The pandemic may not have been the genesis for these issues, but its shock waves exacerbated many of them to a state of urgency. Our actions, both today and in the future, are critical in order to make lasting and effective change.
Just last year, the U.S. Surgeon General issued an advisory to highlight the dire need to address the nation’s youth mental health crisis, with 1 in 5 children having a mental health disorder and 15 million in need of mental health services. Suicide is the second leading cause of death among kids ages 10 to 14. Many children have spent their formative years under the pandemic’s restrictions, unable to benefit from the routines of social life and education. This uncertainty and stress during key developmental years have left them more susceptible to anxiety and depression.

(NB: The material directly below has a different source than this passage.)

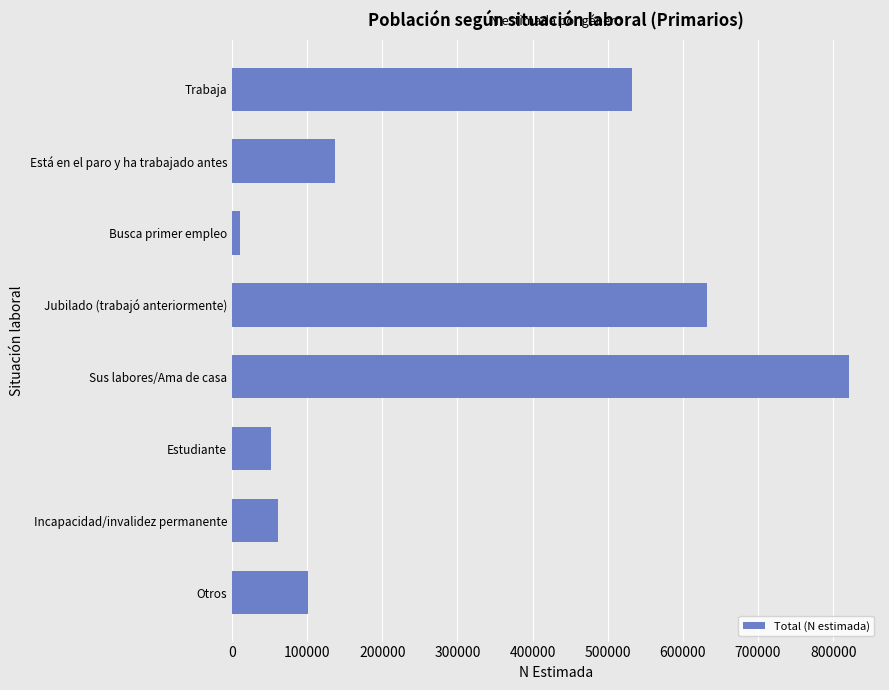

The value at Otros is 100901. True or false?

True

As a result, more than 53% of parents have mental health concerns for their children; pediatric hospitals are overwhelmed with the volume of behavioral health cases entering their emergency departments; and providers are struggling to connect patients and families with resources that can support them through a longer-term care journey.
At Children’s Mercy Kansas City, we are addressing this crisis by accelerating a comprehensive behavioral health strategic plan. It includes resources dedicated to complementing the region’s primary care providers to fill gaps in mental, behavioral and specialty services, and creating a greater capacity to serve children requiring more complex mental health services. Children’s Mercy social workers have been embedded into local schools to provide crisis intervention, behavioral support and advocacy. In addition, parents and caregivers have access to our “Prepped and Ready” video series, which outlines steps to take before a crisis develops, including safe storage practices for firearms and medications, and other suicide prevention resources. Together with our community and partner organizations, we are building a system of care that supports the strength and resilience of children and families.

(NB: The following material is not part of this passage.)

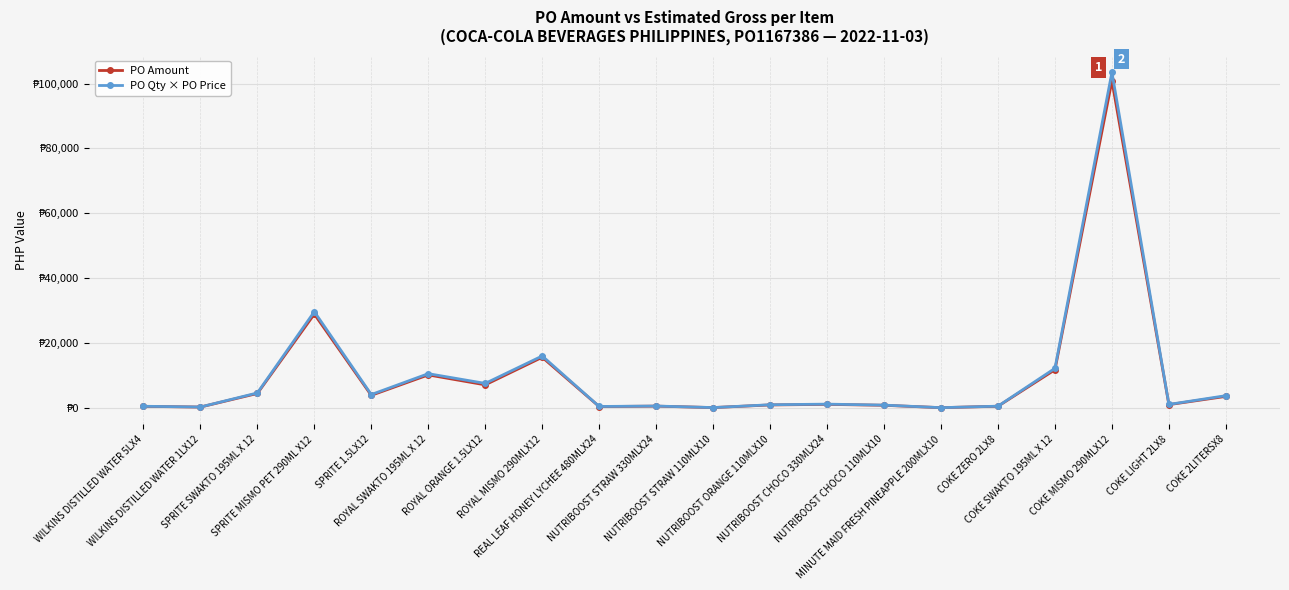

True or false: PO Qty × PO Price has more than 2 points higher than both neighbors.

True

That also includes expanding the number of behavioral health providers in clinics to screen for eating disorders, anxiety and depression, while empowering teachers and pediatricians with evidenced-based skills that can be implemented in the classroom or medical practice to improve student well-being.

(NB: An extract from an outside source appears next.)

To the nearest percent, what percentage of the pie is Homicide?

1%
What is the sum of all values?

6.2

Of course, it’s not only the mental health of our children that is in jeopardy. The pandemic has left us facing continued clinician burnout, adding to ongoing staffing depletion within our hospitals and health systems. The burnout rate for nurses and physicians in the last two years has resulted in significant staffing shortages, with at least one-third of pediatricians experiencing burnout symptoms and a predicted shortage of 200,000 to 450,000 nurses by 2025, according to a recent McKinsey study.
Further complicating this workforce hardship is the current surge in respiratory viruses, such as RSV among children, resulting in significant and sometimes unprecedented increases in inpatient volumes, long wait times in EDs and limited appointment availability in clinics.